** EXERCISE **
The data is to be repeated exactly, with the images removed.

(GIVEN MATERIAL begins)

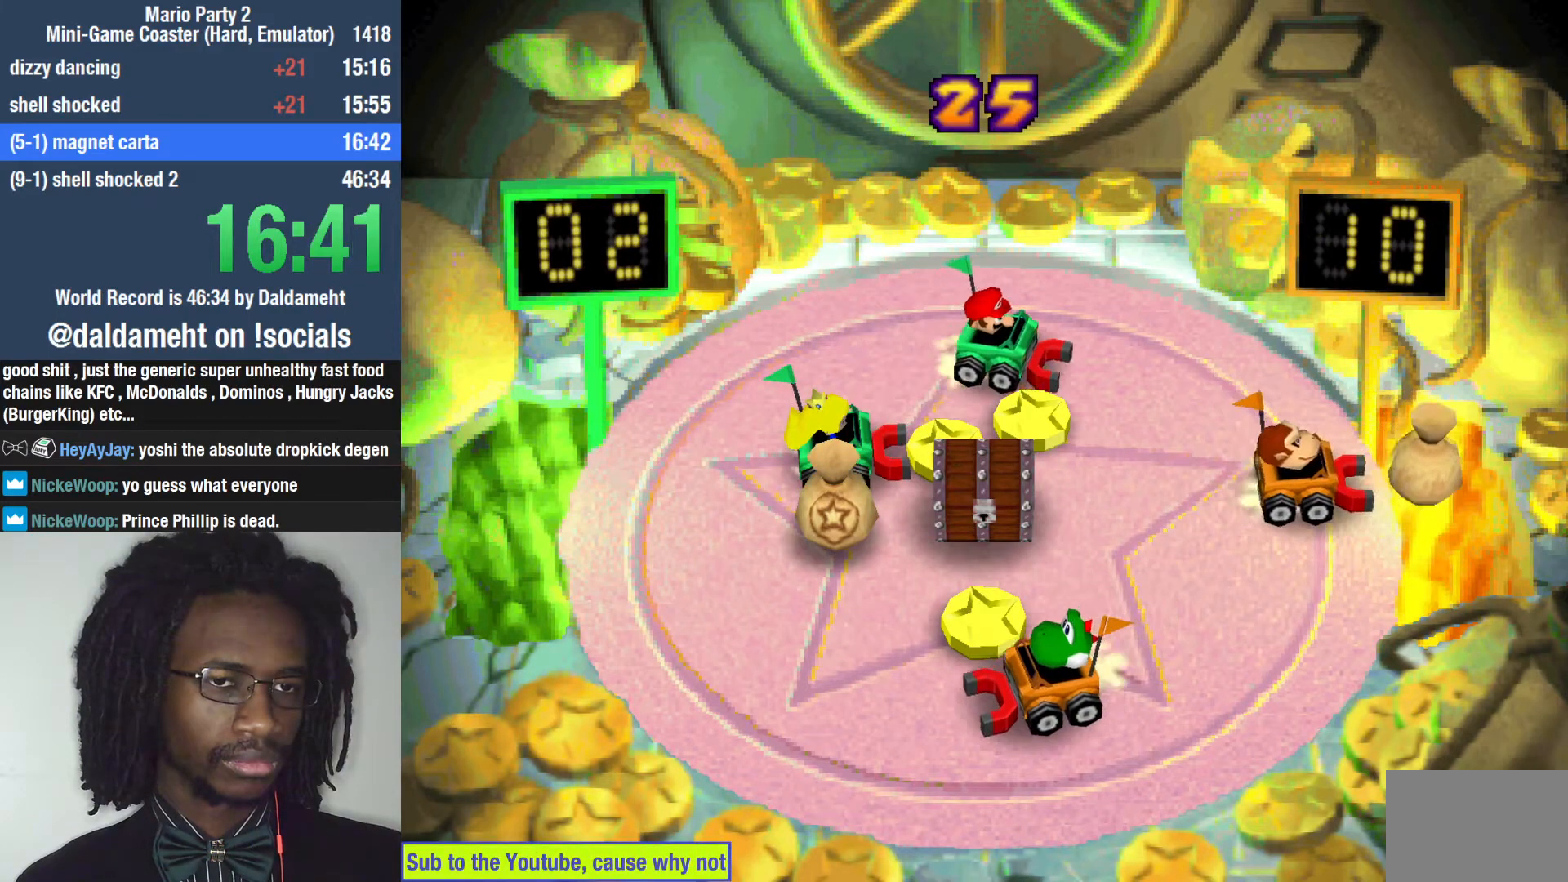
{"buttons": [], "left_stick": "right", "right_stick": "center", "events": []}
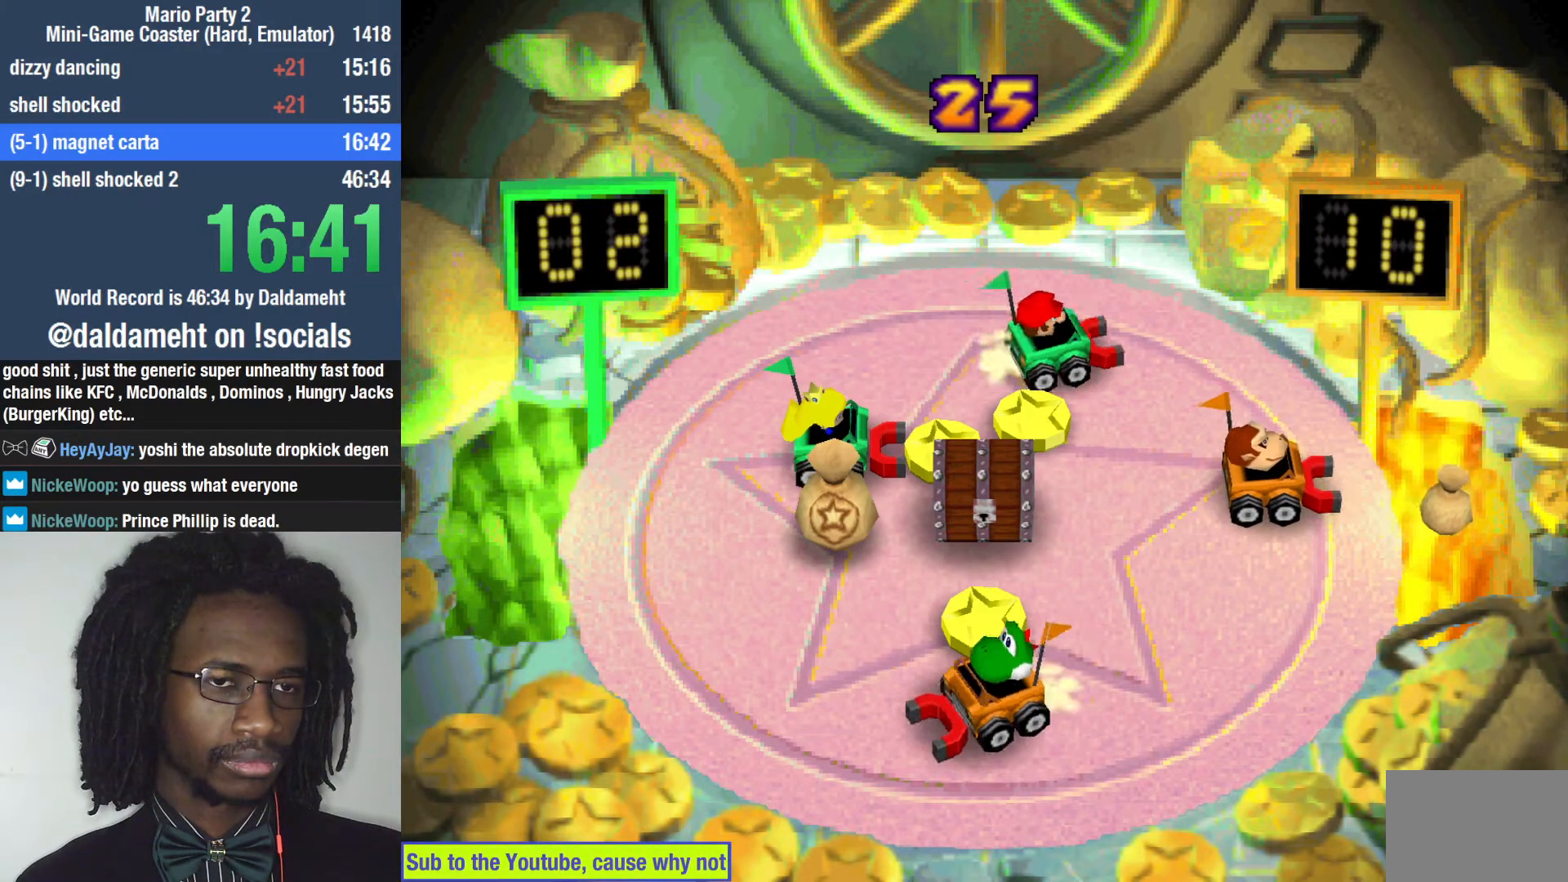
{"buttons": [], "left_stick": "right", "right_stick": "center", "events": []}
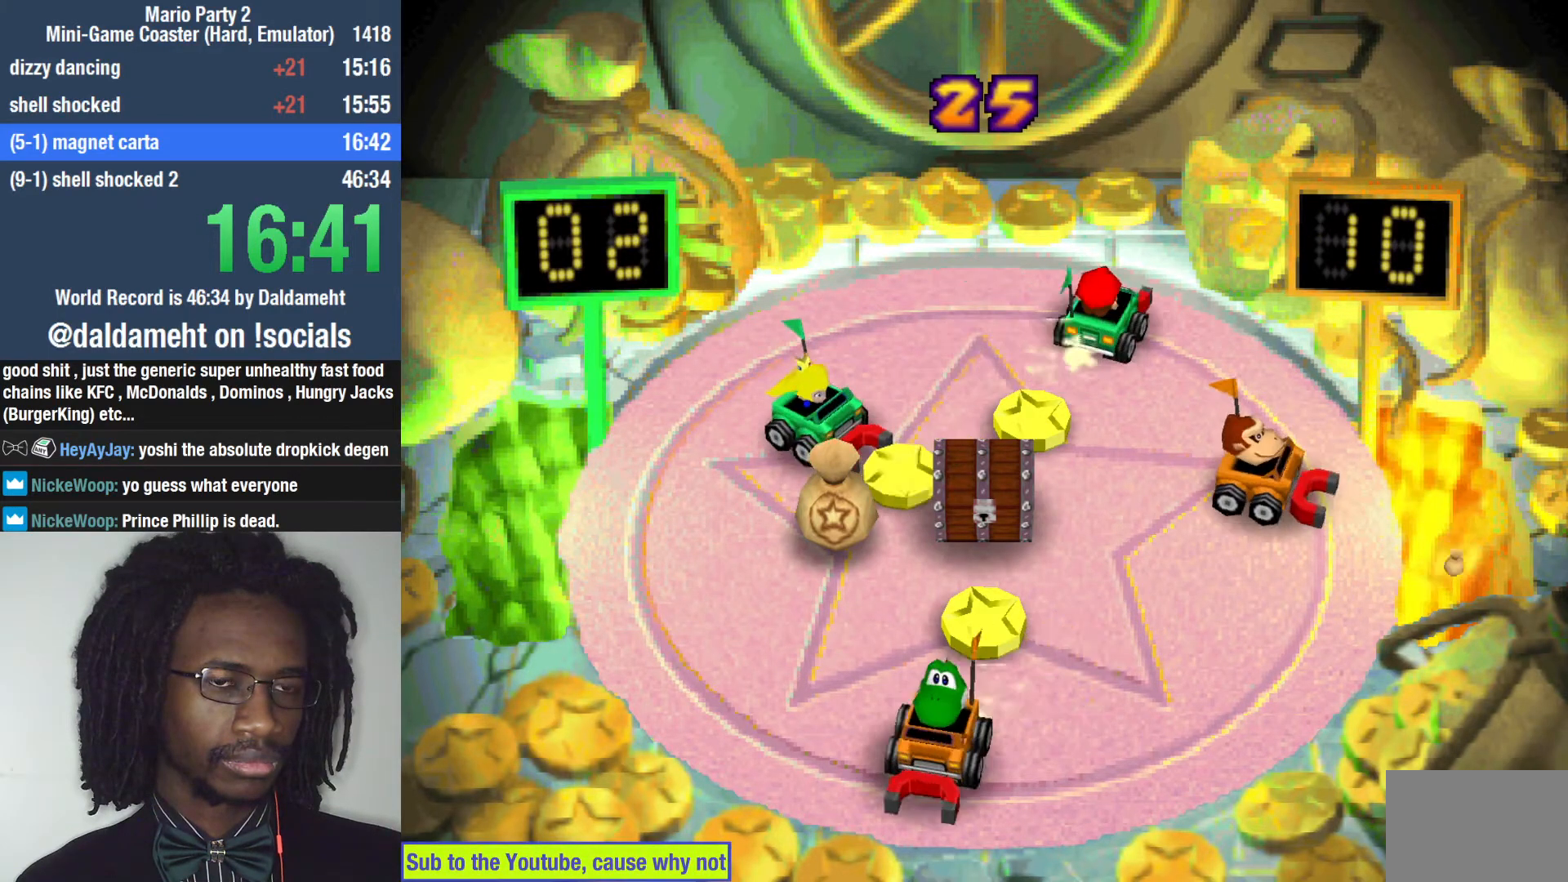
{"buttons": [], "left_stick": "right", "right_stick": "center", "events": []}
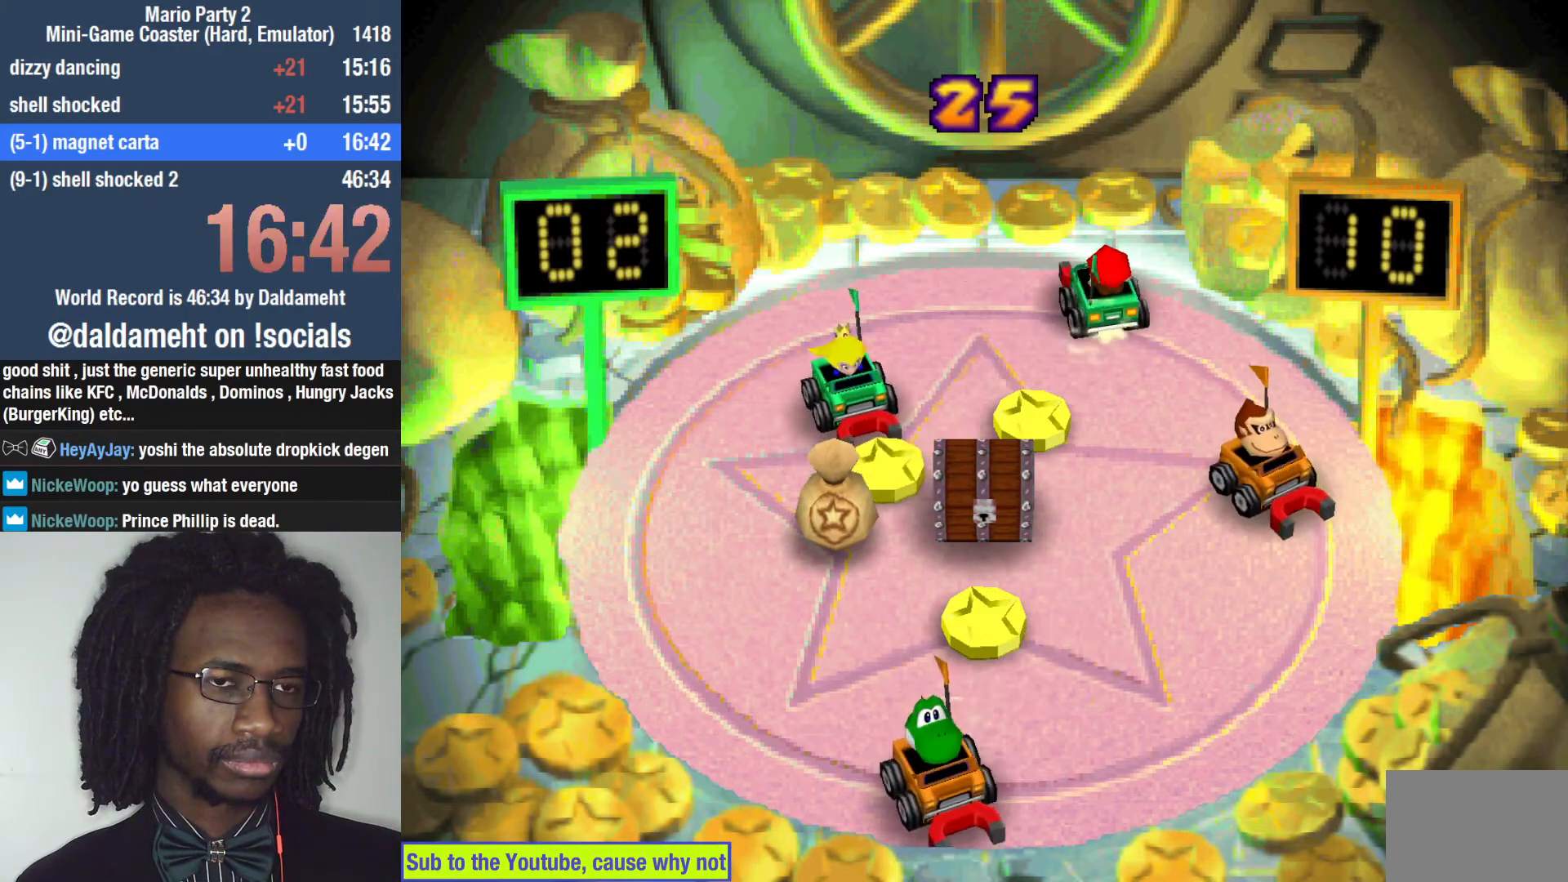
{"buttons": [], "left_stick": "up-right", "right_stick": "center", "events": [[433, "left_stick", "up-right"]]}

(GIVEN MATERIAL ends)

** WRITTEN SOLUTION **
{"buttons": [], "left_stick": "right", "right_stick": "center", "events": []}
{"buttons": [], "left_stick": "right", "right_stick": "center", "events": []}
{"buttons": [], "left_stick": "right", "right_stick": "center", "events": []}
{"buttons": [], "left_stick": "up-right", "right_stick": "center", "events": [[433, "left_stick", "up-right"]]}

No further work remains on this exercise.